Voluntary Sector North West chief calls for extension to Transforming Local Infrastructure spending deadline

Richard Caulfield says the September cut-off should be pushed back to March 2014 to allow infrastructure organisations to better use the money allocated to them

Richard Caulfield
Richard Caulfield

Richard Caulfield, chief executive of the regional network Voluntary Sector North West, has called on the government to extend the time that organisations have to spend money allocated under the Transforming Local Infrastructure programme so it can be used more effectively.

The Cabinet Office announced last year that 72 partnerships had been awarded a share of £30m from the fund. The fund was set up to help infrastructure organisations work together more closely and is being administered by the Big Fund, the non-lottery funding operation of the Big Lottery Fund.

Successful bidders were told that they had until September this year to spend the grants they were given. But in a letter to Nick Hurd, the Minister for Civil Society, Caulfield said there was a strong case to push back the deadline for spending the money until March next year.

"I have worked closely with several of the projects and have a working knowledge of the rest of the 16 north-west based projects, and I believe action is needed now to ensure that the government’s investment has maximum impact," wrote Caulfield.

He said the deadline was counterintuitive and did not support sharing among organisations. "The way grant funding with a short timeframe works is that it doesn't reward collaboration and efficiency very well," he said.

It was only now that organisations were starting to trade knowledge, he said, but there was no incentive for TLI partnerships to try to save money by engaging in cross-partnership collaboration, because they needed to get on and spend their grants.

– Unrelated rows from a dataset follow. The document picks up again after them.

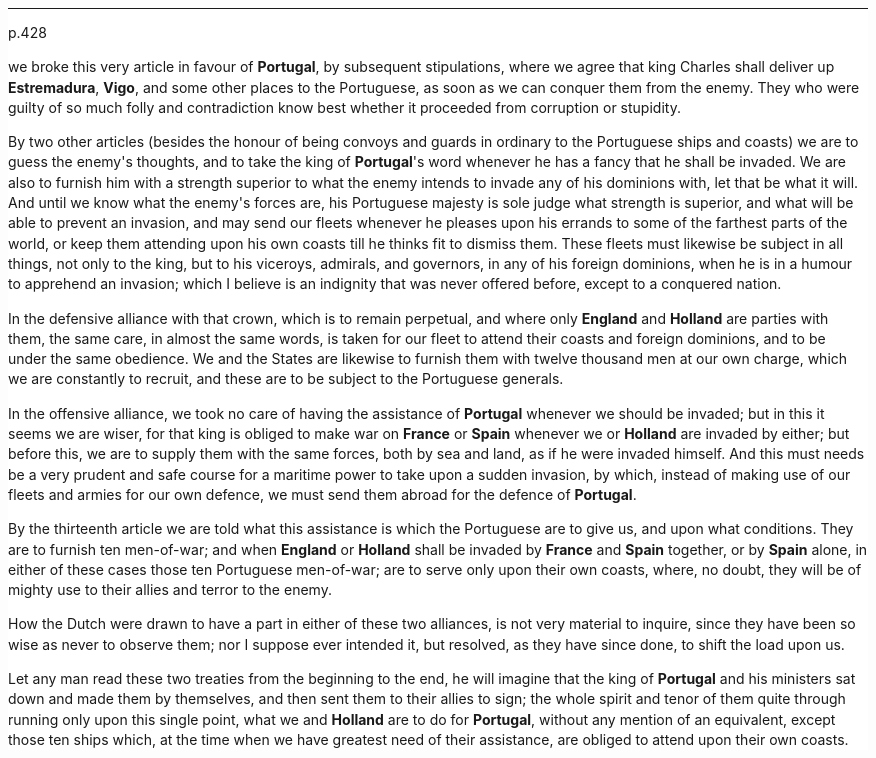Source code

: 



---

p.428




we broke this very article in favour of **Portugal**, by subsequent stipulations, where we agree that king Charles shall deliver up **Estremadura**, **Vigo**, and some other places to the Portuguese, as soon as we can conquer them from the enemy. They who were guilty of so much folly and contradiction know best whether it proceeded from corruption or stupidity.


By two other articles (besides the honour of being convoys and guards in ordinary to the Portuguese ships and coasts) we are to guess the enemy's thoughts, and to take the king of **Portugal**'s word whenever he has a fancy that he shall be invaded. We are also to furnish him with a strength superior to what the enemy intends to invade any of his dominions with, let that be what it will. And until we know what the enemy's forces are, his Portuguese majesty is sole judge what strength is superior, and what will be able to prevent an invasion, and may send our fleets whenever he pleases upon his errands to some of the farthest parts of the world, or keep them attending upon his own coasts till he thinks fit to dismiss them. These fleets must likewise be subject in all things, not only to the king, but to his viceroys, admirals, and governors, in any of his foreign dominions, when he is in a humour to apprehend an invasion; which I believe is an indignity that was never offered before, except to a conquered nation.


In the defensive alliance with that crown, which is to remain perpetual, and where only **England** and **Holland** are parties with them, the same care, in almost the same words, is taken for our fleet to attend their coasts and foreign dominions, and to be under the same obedience. We and the States are likewise to furnish them with twelve thousand men at our own charge, which we are constantly to recruit, and these are to be subject to the Portuguese generals.


In the offensive alliance, we took no care of having the assistance of **Portugal** whenever we should be invaded; but in this it seems we are wiser, for that king is obliged to make war on **France** or **Spain** whenever we or **Holland** are invaded by either; but before this, we are to supply them with the same forces, both by sea and land, as if he were invaded himself. And this must needs be a very prudent and safe course for a maritime power to take upon a sudden invasion, by which, instead of making use of our fleets and armies for our own defence, we must send them abroad for the defence of **Portugal**.


By the thirteenth article we are told what this assistance is which the Portuguese are to give us, and upon what conditions. They are to furnish ten men-of-war; and when **England** or **Holland** shall be invaded by **France** and **Spain** together, or by **Spain** alone, in either of these cases those ten Portuguese men-of-war; are to serve only upon their own coasts, where, no doubt, they will be of mighty use to their allies and terror to the enemy.


How the Dutch were drawn to have a part in either of these two alliances, is not very material to inquire, since they have been so wise as never to observe them; nor I suppose ever intended it, but resolved, as they have since done, to shift the load upon us.


Let any man read these two treaties from the beginning to the end, he will imagine that the king of **Portugal** and his ministers sat down and made them by themselves, and then sent them to their allies to sign; the whole spirit and tenor of them quite through running only upon this single point, what we and **Holland** are to do for **Portugal**, without any mention of an equivalent, except those ten ships which, at the time when we have greatest need of their assistance, are obliged to attend upon their own coasts.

Caulfield told Third Sector that he did not believe organisations would have any trouble spending the money by the September deadline, but it could be used more effectively if the cut-off point was pushed back.

He said the fact that the extended deadline would still fall in the same financial year meant that it should not be too difficult for government to comply. 

A Cabinet Office spokesman said that although flexibility was built into the programme to allow for changing circumstances, most projects were on track and the timetable "cannot be changed at this late stage". 

He said: "The successful TLI applicants put forward ambitious and achievable plans for transformation and the timetable for the programme has been clear from the outset.

"TLI projects should always adopt the best-value approach: if objectives can be met in a more cost-effective way, for example through collaboration, then they should be, and the reallocation of any money saved should be discussed with their grant officer."